O ministro do Supremo Tribunal Federal (STF) Gilmar Mendes defendeu que a prerrogativa de “foro privilegiado” deve continuar mesmo após a saída do cargo em casos de crimes funcionais. O ministro apresentou seu voto no julgamento da ação que trata do entendimento sobre o alcance do foro para parlamentares. Mendes é o relator da ação.
Em seu voto, o ministro ressaltou que seu entendimento é diferente da jurisprudência do STF e por isso propõe uma revisitação do tema. Em 2018, o tribunal decidiu que o foro só valeria para crimes cometidos no cargo e em razão dele.
A posição do ministro é que o foro só pode ser afastado em casos de crimes cometidos antes da investidura no cargo ou que não possuam relação com o exercício da função. “Quanto aos crimes funcionais, a prerrogativa de foro deve subsistir mesmo após o encerramento das funções”.
Segundo Mendes, seu entendimento não muda a essência da jurisprudência do STF, mas “avança” para manter o foro privilegiado após o fim das funções por qualquer causa, como renúncia, cassação ou não reeleição. “Em termos práticos, a aprovação da proposta estabilizaria o foro nos Tribunais quando estiverem presentes os requisitos da contemporaneidade e da pertinência temática”, disse no voto.
O ministro propôs a fixação da tese de que “a prerrogativa de foro para julgamento de crimes praticados no cargo e em razão das funções subsiste mesmo após o afastamento do cargo, ainda que o inquérito ou a ação penal sejam iniciados depois de cessado seu exercício”.
O relator defendeu que esse entendimento seja aplicado imediatamente aos processos em curso come exceção de “todos os atos praticados pelo STF e pelos demais juízos com base na jurisprudência anterior”.
Na avaliação de Mendes, a decisão do STF de 2018 “desborda dos limites do texto constitucional” e resulta em uma subversão da finalidade do foro. “Basta que o parlamentar não seja reeleito ou que o agente público se aposente para que atos por ele praticados no exercício do cargo sejam julgados não pelo órgão designado pelo legislador constituinte, mas em outra instância jurisdicional”, escreveu.
A ação começou a ser julgada na madrugada desta sexta-feira (29) no plenário virtual do STF. Nessa modalidade de julgamento, os ministros apenas depositam seus votos e não se reúnem para debater o caso. O julgamento tem previsão de acabar no dia 8 de abril, mas pode ser interrompido antes se houver pedido de vista ou destaque, que leva o julgamento para o plenário físico.
O ministro Gilmar Mendes ainda apontou, em seu voto, que a eficiência do Judiciário deve ser fomentada por alterações estruturais que tragam mais racionalidade para os processos e não pela “restrição de prerrogativas instituídas em benefício das instituições públicas”. Nesse sentido, o ministro citou mudanças recentes, como a expansão do plenário virtual e o prazo de 90 dias para devolução dos processos após pedido de vista.

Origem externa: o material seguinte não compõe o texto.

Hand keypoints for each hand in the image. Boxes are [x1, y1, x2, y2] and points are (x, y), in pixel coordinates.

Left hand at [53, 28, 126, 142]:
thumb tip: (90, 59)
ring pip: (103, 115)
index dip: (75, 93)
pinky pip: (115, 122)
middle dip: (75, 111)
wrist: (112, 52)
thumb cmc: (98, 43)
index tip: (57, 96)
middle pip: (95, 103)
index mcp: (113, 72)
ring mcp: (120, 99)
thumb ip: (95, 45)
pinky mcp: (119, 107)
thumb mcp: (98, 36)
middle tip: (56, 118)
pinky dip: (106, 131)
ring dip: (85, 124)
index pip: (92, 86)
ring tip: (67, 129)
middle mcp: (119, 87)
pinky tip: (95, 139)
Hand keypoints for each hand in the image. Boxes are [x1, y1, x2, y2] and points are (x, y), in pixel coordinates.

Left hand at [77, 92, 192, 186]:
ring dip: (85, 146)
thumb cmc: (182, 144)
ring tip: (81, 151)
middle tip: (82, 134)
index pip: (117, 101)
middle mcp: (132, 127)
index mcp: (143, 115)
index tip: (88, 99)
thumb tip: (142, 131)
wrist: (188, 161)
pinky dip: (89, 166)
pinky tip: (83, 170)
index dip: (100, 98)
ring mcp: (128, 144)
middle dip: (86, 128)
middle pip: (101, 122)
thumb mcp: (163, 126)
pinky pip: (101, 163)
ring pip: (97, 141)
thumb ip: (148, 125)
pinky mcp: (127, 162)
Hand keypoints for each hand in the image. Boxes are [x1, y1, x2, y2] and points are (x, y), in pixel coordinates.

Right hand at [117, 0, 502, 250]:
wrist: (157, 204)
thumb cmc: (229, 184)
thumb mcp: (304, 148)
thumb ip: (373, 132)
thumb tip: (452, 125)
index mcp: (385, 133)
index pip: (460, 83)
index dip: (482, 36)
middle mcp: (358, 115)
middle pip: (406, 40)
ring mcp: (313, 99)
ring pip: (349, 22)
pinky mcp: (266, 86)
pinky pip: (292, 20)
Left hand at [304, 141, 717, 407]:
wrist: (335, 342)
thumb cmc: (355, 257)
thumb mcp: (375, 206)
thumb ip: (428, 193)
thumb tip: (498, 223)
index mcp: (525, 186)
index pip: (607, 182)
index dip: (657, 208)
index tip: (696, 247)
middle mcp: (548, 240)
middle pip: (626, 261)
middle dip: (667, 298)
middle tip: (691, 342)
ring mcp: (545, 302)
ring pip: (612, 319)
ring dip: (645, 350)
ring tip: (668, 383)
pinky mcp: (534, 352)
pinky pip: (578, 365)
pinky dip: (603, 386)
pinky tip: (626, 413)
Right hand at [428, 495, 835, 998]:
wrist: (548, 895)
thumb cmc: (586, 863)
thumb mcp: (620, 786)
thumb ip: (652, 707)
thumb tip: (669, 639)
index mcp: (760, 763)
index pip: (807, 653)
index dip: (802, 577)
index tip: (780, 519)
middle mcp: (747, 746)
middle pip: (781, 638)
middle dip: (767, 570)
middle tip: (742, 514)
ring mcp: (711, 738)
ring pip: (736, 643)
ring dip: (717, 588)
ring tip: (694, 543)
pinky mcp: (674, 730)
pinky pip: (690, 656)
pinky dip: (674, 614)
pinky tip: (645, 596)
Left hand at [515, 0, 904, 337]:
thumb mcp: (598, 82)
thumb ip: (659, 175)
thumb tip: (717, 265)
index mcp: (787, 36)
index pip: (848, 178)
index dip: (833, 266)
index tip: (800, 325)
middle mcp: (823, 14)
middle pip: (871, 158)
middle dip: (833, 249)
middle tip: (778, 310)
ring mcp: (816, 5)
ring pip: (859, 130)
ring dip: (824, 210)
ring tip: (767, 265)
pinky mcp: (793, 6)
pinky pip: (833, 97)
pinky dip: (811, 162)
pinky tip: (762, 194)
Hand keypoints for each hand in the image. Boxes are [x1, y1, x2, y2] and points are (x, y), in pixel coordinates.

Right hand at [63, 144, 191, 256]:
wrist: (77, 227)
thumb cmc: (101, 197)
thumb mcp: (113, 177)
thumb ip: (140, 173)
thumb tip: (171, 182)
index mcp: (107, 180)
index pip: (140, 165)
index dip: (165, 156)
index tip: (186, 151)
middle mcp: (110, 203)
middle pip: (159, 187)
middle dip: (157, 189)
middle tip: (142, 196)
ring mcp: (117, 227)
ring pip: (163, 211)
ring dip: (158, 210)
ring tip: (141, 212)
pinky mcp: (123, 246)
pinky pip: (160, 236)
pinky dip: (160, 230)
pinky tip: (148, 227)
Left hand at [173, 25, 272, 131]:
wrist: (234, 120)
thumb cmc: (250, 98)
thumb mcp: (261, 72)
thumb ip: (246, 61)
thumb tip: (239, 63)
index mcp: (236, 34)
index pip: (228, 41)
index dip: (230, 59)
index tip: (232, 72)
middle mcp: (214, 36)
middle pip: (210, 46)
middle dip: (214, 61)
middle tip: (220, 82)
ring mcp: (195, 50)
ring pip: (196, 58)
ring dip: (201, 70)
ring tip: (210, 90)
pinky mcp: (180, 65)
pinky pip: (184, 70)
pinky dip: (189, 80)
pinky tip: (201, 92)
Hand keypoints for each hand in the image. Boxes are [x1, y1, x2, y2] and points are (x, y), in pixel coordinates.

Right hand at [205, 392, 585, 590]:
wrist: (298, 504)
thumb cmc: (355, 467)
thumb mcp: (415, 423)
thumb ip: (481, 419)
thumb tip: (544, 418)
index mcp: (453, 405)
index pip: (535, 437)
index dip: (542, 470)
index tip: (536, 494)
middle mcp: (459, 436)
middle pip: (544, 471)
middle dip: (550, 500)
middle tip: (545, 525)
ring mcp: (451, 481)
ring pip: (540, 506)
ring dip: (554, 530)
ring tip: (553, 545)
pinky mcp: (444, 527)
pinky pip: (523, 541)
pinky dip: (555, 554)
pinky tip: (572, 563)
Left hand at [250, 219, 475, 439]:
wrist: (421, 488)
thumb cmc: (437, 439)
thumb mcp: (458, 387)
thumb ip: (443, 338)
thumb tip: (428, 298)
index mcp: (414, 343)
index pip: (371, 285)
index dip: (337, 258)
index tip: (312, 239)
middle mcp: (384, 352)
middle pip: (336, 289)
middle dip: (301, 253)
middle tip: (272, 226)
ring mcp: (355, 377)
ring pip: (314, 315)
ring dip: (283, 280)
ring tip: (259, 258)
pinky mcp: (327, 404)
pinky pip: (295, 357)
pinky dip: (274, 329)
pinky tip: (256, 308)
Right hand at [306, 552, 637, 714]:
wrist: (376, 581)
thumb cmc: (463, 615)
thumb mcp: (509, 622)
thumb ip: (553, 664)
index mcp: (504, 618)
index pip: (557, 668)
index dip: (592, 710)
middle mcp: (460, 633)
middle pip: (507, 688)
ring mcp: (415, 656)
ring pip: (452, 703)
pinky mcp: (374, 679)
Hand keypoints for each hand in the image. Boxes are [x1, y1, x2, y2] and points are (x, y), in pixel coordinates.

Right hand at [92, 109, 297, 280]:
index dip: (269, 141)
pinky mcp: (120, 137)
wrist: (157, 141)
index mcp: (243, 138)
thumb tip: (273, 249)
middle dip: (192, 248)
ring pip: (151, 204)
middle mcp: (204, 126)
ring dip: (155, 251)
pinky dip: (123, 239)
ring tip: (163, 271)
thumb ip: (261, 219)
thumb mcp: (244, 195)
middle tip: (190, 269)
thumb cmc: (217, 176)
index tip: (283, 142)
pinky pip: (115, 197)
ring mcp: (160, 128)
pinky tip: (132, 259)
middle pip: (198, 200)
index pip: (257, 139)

“As medidas implementadas produziram resultados tangíveis, como demonstram as ações penais sobre os ataques de 8 de janeiro, cuja instrução ocorreu num bom ritmo, sem sobressaltos e com rigorosa observância do direito de defesa”.
Esse debate proposto pelo ministro Gilmar Mendes acontece no julgamento de um caso que envolve o senador Zequinha Marinho (Podemos-PA). A defesa do parlamentar pediu um habeas corpus para que a acusação de suposta prática de “rachadinha” quando ele ocupava o cargo de deputado federal seja julgada pelo STF.
Tratando do caso específico, Mendes relata que o inquérito foi aberto em 2013 sob a supervisão do STF e remetido ao Tribunal Regional Federal (TRF) da 1ª Região em 2015, após a renúncia do parlamentar. “Desde então, a denúncia foi oferecida e a ação penal tramitou por quase 4 anos no TRF da 1ª Região; por 3 anos na Seção Judiciária do Pará; e por mais 2 anos na Seção Judiciária do Distrito Federal. No total, da instauração do inquérito policial até hoje, já se passou mais de uma década, mas ainda não se concluiu a instrução processual”, disse. Mendes votou por conceder o habeas corpus.